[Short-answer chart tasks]
____________
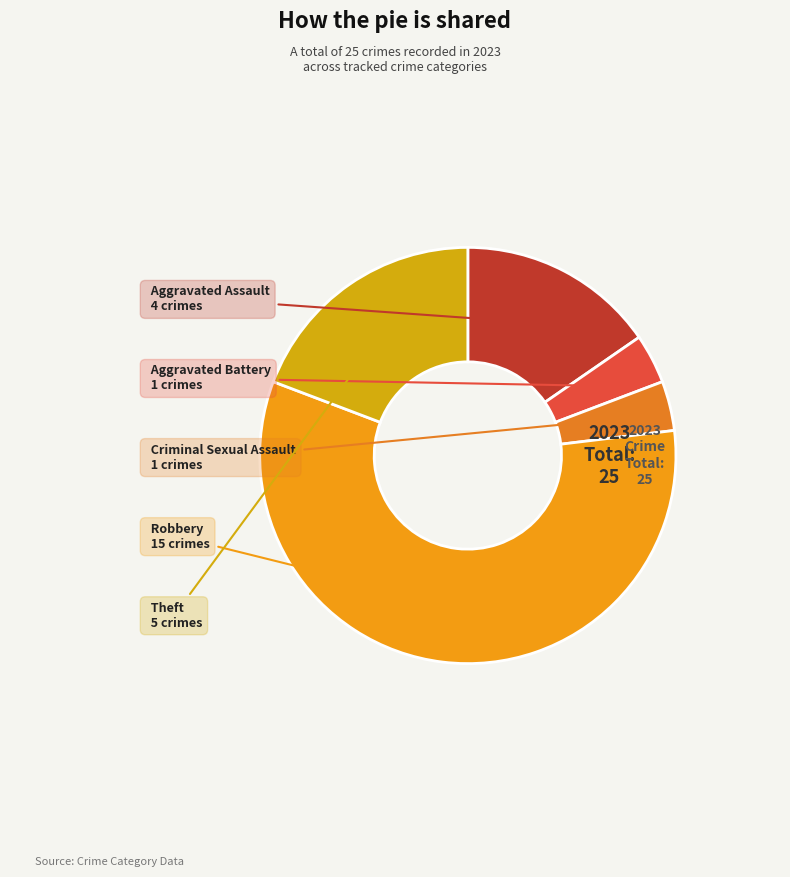

Is the sum of Aggravated Assault and Criminal Sexual Assault greater than half?

No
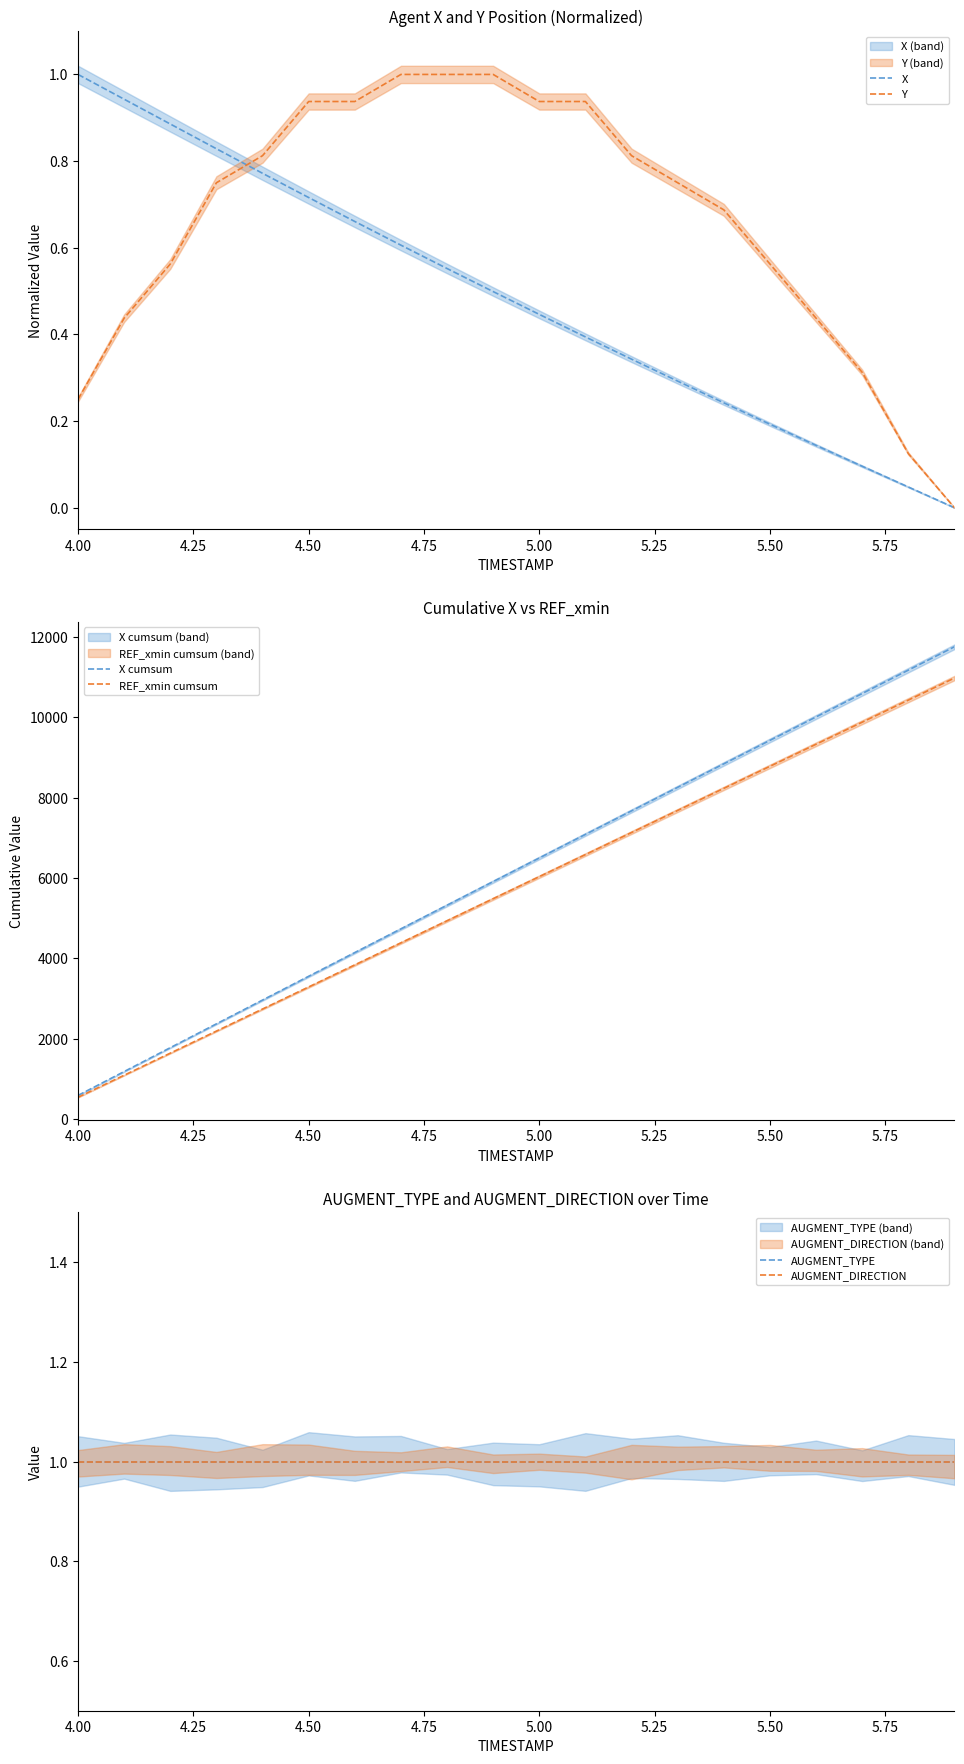

Which series changed the most between 4.75 and 5.00?

X cumsum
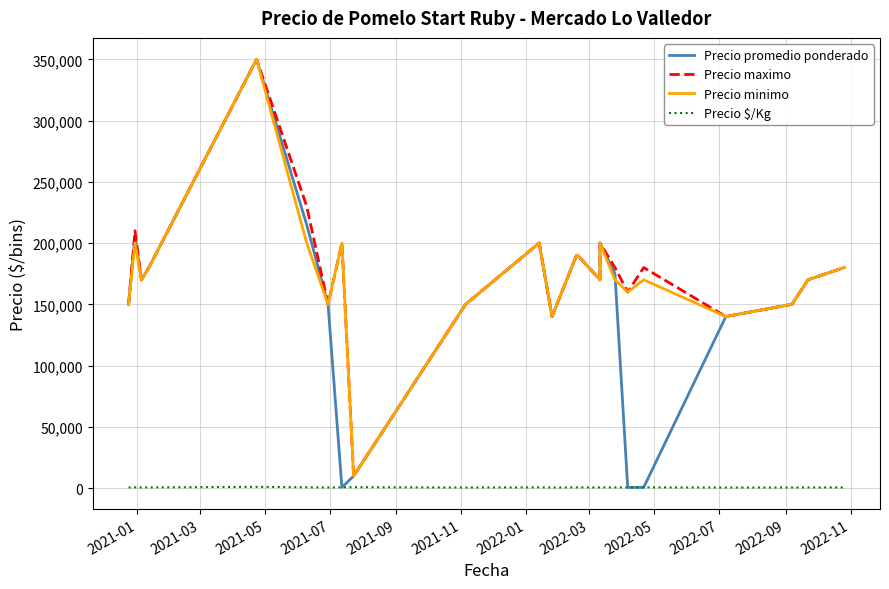

What is the label of the 1st point from the left?

2021-01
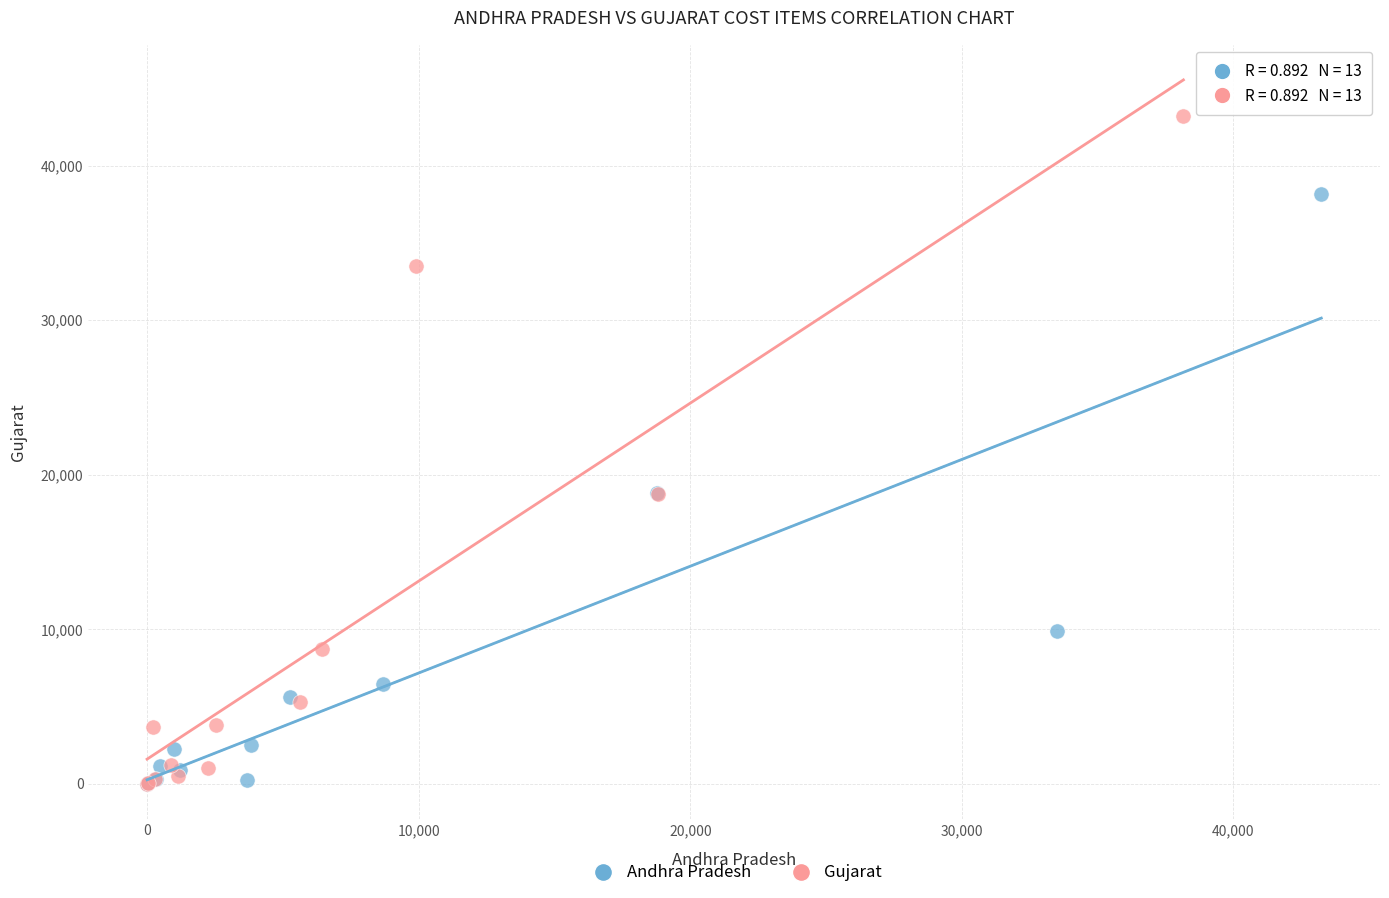

Which series has the widest spread of Y values?

Gujarat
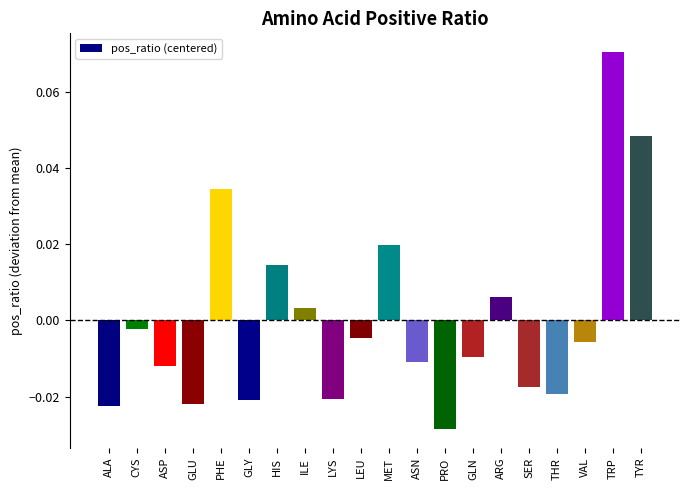

Where does the data first go above 0?

PHE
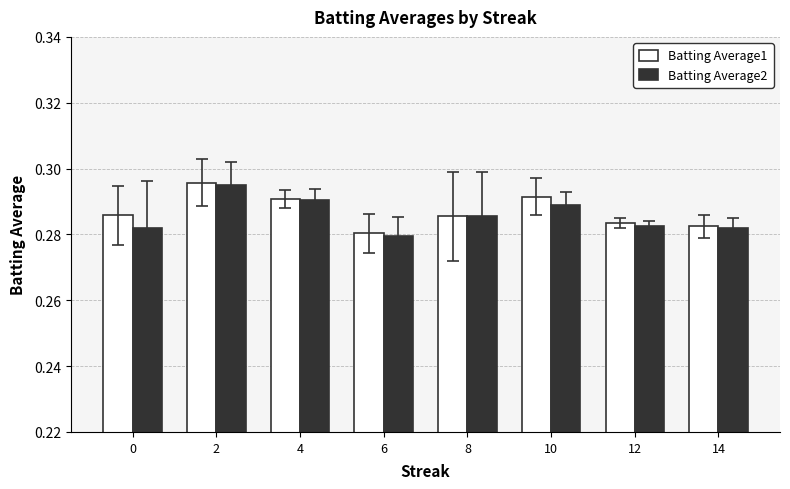

What is the sum of the Batting Average2 values at 8 and 4?

0.6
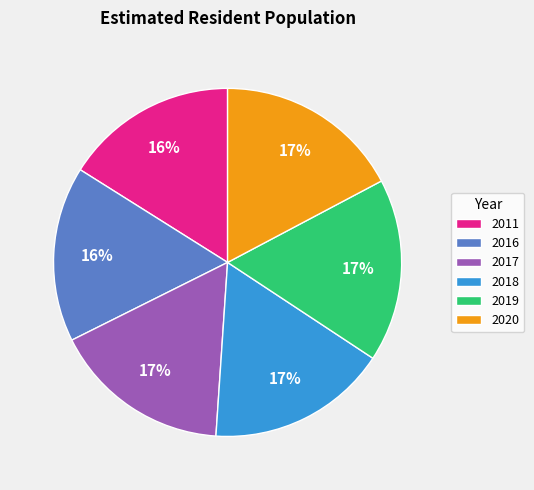

What is the ratio of the value at 2017 to the value at 2020?

1.0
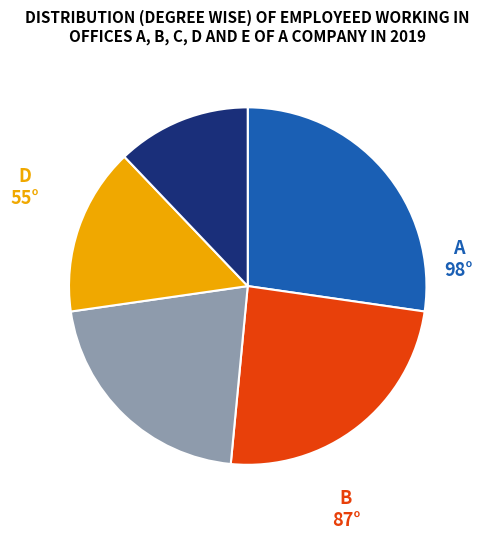

Does any single category account for the majority?

No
____________
--- ASSIGNED TASK ---
Copy every line of text in the material above word for word, including each answer, and omit the pictures.

--- ANSWER TO THIS PROBLEM ---
Is the sum of Aggravated Assault and Criminal Sexual Assault greater than half?

No

Which series changed the most between 4.75 and 5.00?

X cumsum

What is the label of the 1st point from the left?

2021-01

Which series has the widest spread of Y values?

Gujarat

Where does the data first go above 0?

PHE

What is the sum of the Batting Average2 values at 8 and 4?

0.6

What is the ratio of the value at 2017 to the value at 2020?

1.0

Does any single category account for the majority?

No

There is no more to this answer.